Class TranscribeTranslateExample

java.lang.Object
org.apache.tika.example.TranscribeTranslateExample

public class TranscribeTranslateExample extends Object
This example demonstrates primitive logic for chaining Tika API calls. In this case translation could be considered as a downstream process to transcription. We simply pass the output of a call to Tika.parseToString(Path) into Translator.translate(String, String). The GoogleTranslator is configured with a target language of "en-US".
Author:
lewismc
  • Constructor Details

    • TranscribeTranslateExample

      public TranscribeTranslateExample()
  • Method Details

    • googleTranslateToEnglish

      public static String googleTranslateToEnglish(String text)
      Use GoogleTranslator to execute translation on input data. This implementation needs configured as explained in the Javadoc. In this implementation, Google will try to guess the input language. The target language is "en-US".
      Parameters:
      text - input text to translate.
      Returns:
      translated text String.
    • amazonTranscribe

      public static String amazonTranscribe(Path tikaConfig, Path file) throws Exception
      Use AmazonTranscribe to execute transcription on input data. This implementation needs to be configured as explained in the Javadoc.
      Parameters:
      file - the name of the file (which needs to be on the Java Classpath) to transcribe.
      Returns:
      transcribed text.
      Throws:
      Exception
    • main

      public static void main(String[] args) throws Exception
      Main method to run this example. This program can be invoked as follows
      1. transcribe-translate ${tika-config.xml} ${file}; which executes both transcription then translation on the given resource, or
      2. transcribe ${tika-config.xml} ${file}; which executes only translation
      Parameters:
      args - either of the commands described above and the input file (which needs to be on the Java Classpath).

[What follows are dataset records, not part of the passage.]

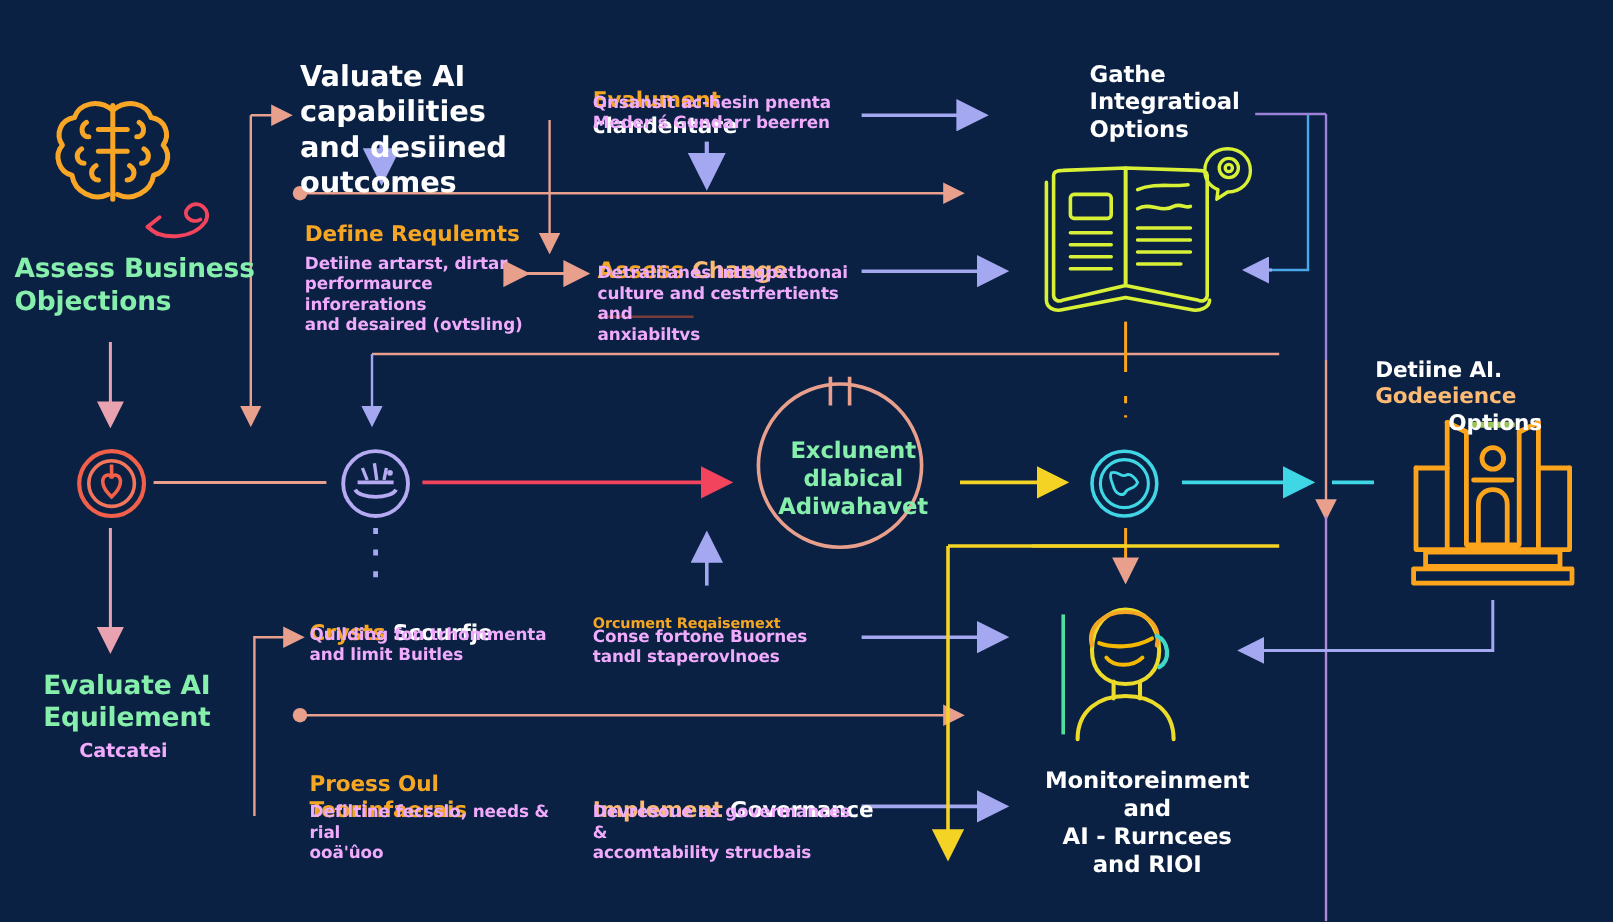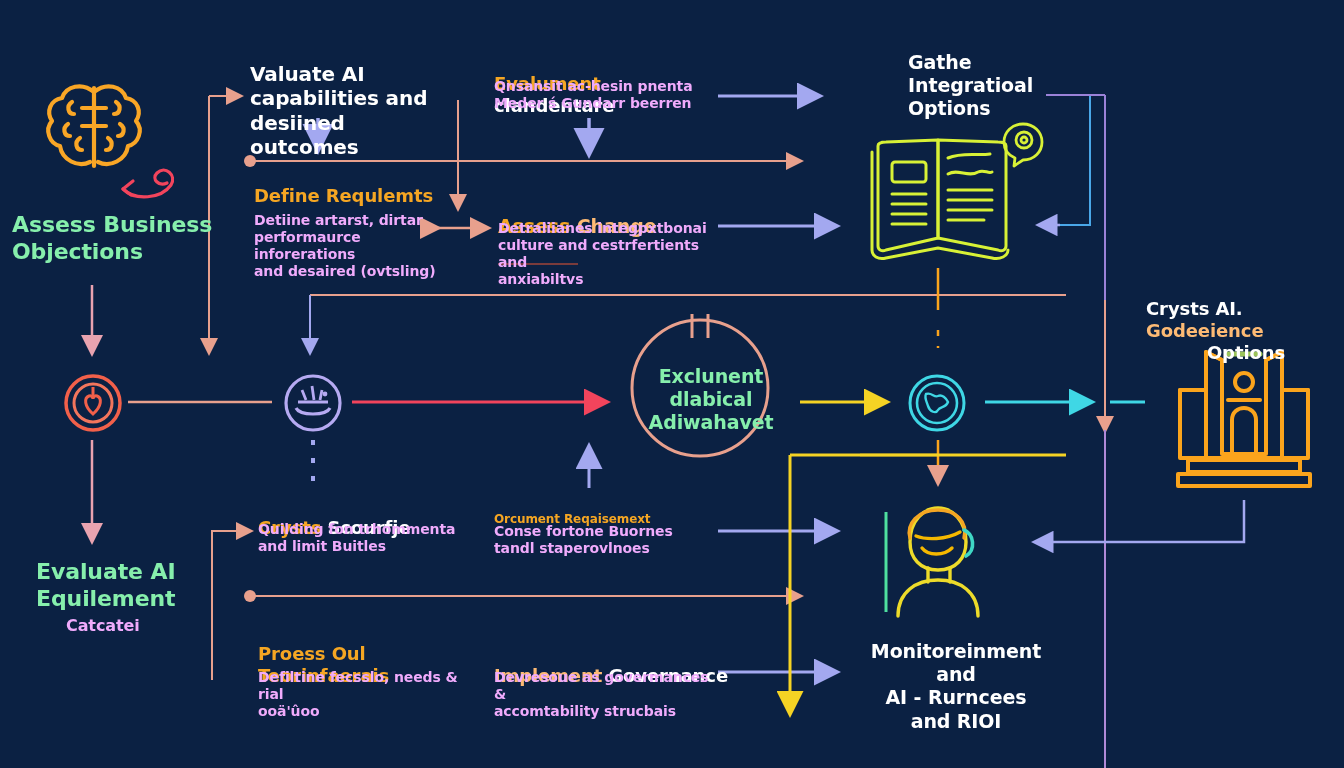--- a/index.html
+++ b/index.html
@@ -275,32 +275,32 @@
 
   <div class="txt node-title-yellow" style="left:36px;top:559px;width:220px;font-size:22px;">Evaluate AI
 Equilement</div>
   <div class="txt node-sub" style="left:66px;top:616px;width:180px;font-size:16px;">Catcatei</div>
 
   <div class="txt node-title" style="left:908px;top:51px;width:190px;font-size:19px;">Gathe
 Integratioal
 Options</div>
 
   <div class="txt mixed" style="left:1146px;top:276px;width:200px;font-size:18px;font-weight:bold;">
-    <span class="h-white">Crysts AI. </span><span class="h-yellow">Godeeience</span>
+    <span class="h-white">Detiine AI. </span><span class="h-yellow">Godeeience</span>
     <div style="text-align:center;color:#ffffff;">Options</div>
   </div>
 
   <div class="txt node-title-yellow" style="left:616px;top:365px;width:190px;font-size:19px;text-align:center;">Exclunent dlabical
 Adiwahavet</div>
 
   <div class="txt node-title" style="left:856px;top:640px;width:200px;font-size:19px;text-align:center;">Monitoreinment and
 AI - Rurncees
 and RIOI</div>
 
-  <div class="txt node-title" style="left:250px;top:62px;width:200px;font-size:20px;">Valuate AI capabilities and desiined outcomes</div>
+  <div class="txt node-title" style="left:250px;top:50px;width:200px;font-size:24px;">Valuate AI capabilities and desiined outcomes</div>
 
   <div class="txt mixed" style="left:494px;top:51px;width:230px;font-size:18px;">
     <span class="h-orange">Evalument</span><span class="h-white"> clandentare</span>
   </div>
   <div class="txt node-sub" style="left:494px;top:78px;width:225px;">Qnsansit ac-hesin pnenta
 Meder ś Gundarr beerren</div>
 
   <div class="txt node-title-orange" style="left:254px;top:185px;width:210px;">Define Requlemts</div>
   <div class="txt node-sub" style="left:254px;top:212px;width:200px;">Detiine artarst, dirtar
 performaurce inforerations

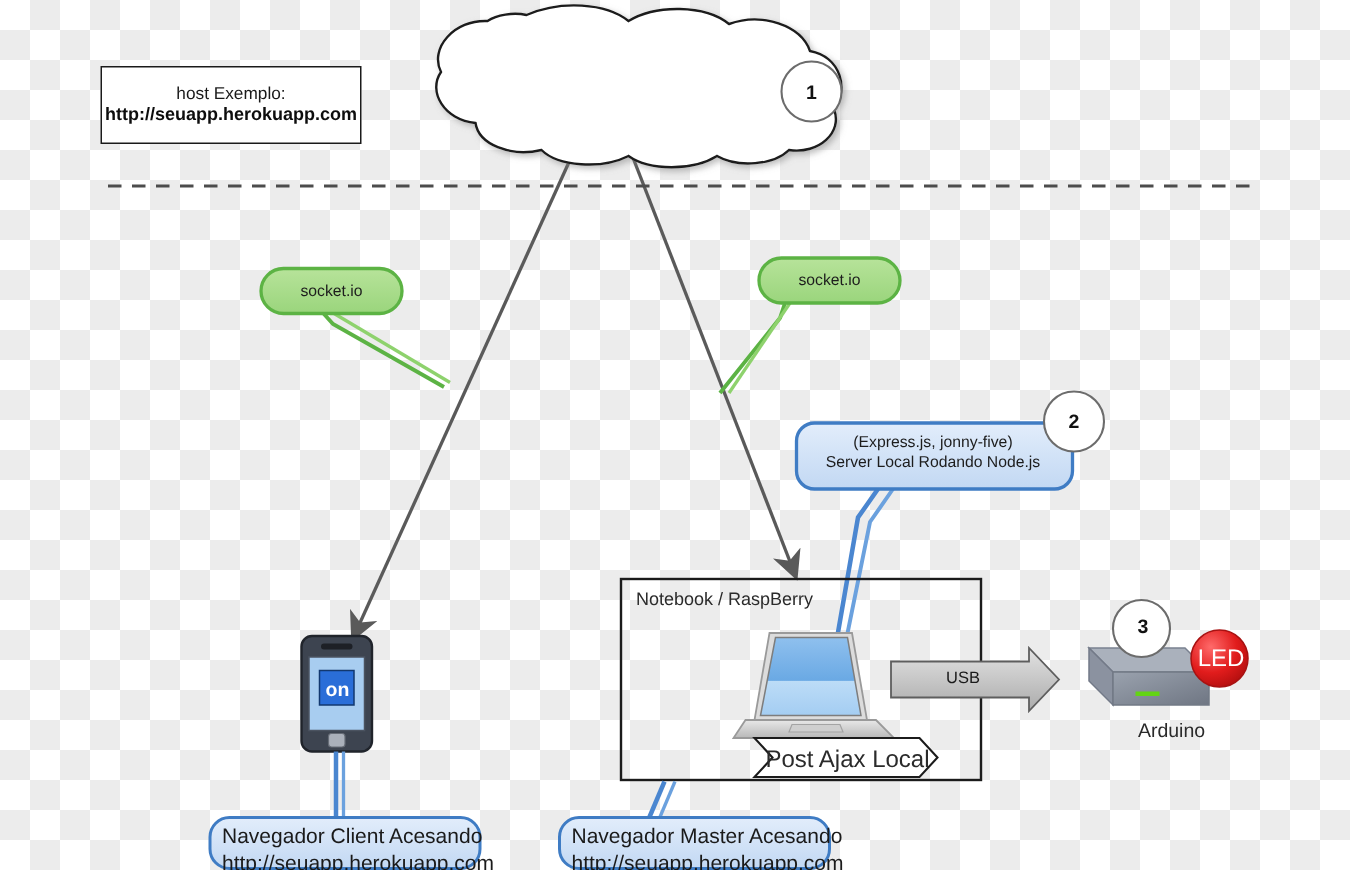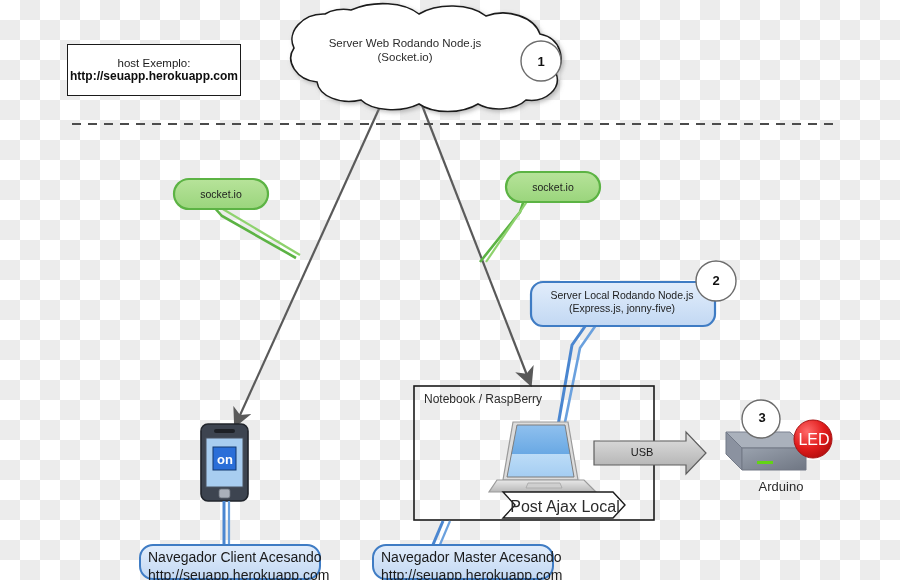--- a/index.html
+++ b/index.html
@@ -256,33 +256,29 @@
     </g>
     <rect x="140" y="545" width="180" height="34" rx="13" ry="13" fill="url(#blueCallGrad)" stroke="#3f7cc4" stroke-width="2"></rect>
     <rect x="373" y="545" width="180" height="34" rx="13" ry="13" fill="url(#blueCallGrad)" stroke="#3f7cc4" stroke-width="2"></rect>
   </svg>
 
   <div id="host-box">
     <div class="l1">host Exemplo:</div>
     <div class="l2">http://seuapp.herokuapp.com</div>
   </div>
 
-  <div class="lbl" id="cloud-label">
-    <div>Server Web Rodando Node.js</div>
-    <div>(Socket.io)</div>
-  </div>
 
   <div class="lbl badge-num" id="badge-1-num">1</div>
 
   <div class="lbl green-text" id="green-1-text">socket.io</div>
   <div class="lbl green-text" id="green-2-text">socket.io</div>
 
   <div class="lbl" id="blue-callout-text">
+    <div>(Express.js, jonny-five)</div>
     <div>Server Local Rodando Node.js</div>
-    <div>(Express.js, jonny-five)</div>
   </div>
   <div class="lbl badge-num" id="badge-2-num">2</div>
 
   <div class="lbl" id="notebook-label">Notebook / RaspBerry</div>
   <div class="lbl" id="post-ajax-label">Post Ajax Local</div>
 
   <div class="lbl" id="usb-label">USB</div>
 
   <div class="lbl" id="arduino-label">Arduino</div>
   <div class="lbl" id="led-label">LED</div>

      ${tika-config.xml} must include credentials for aws and a temporary storage bucket:

                   
                    <properties>
                     <parsers>
                       <parser class="org.apache.tika.parser.DefaultParser"/>
                       <parser class="org.apache.tika.parser.transcribe.aws.AmazonTranscribe">
                         <params>
                           <param name="bucket" type="string">bucket</param>
                           <param name="clientId" type="string">clientId</param>
                           <param name="clientSecret" type="string">clientSecret</param>
                         </params>
                       </parser>
                     </parsers>
                   </properties>
                   
                   
      Throws:
      Exception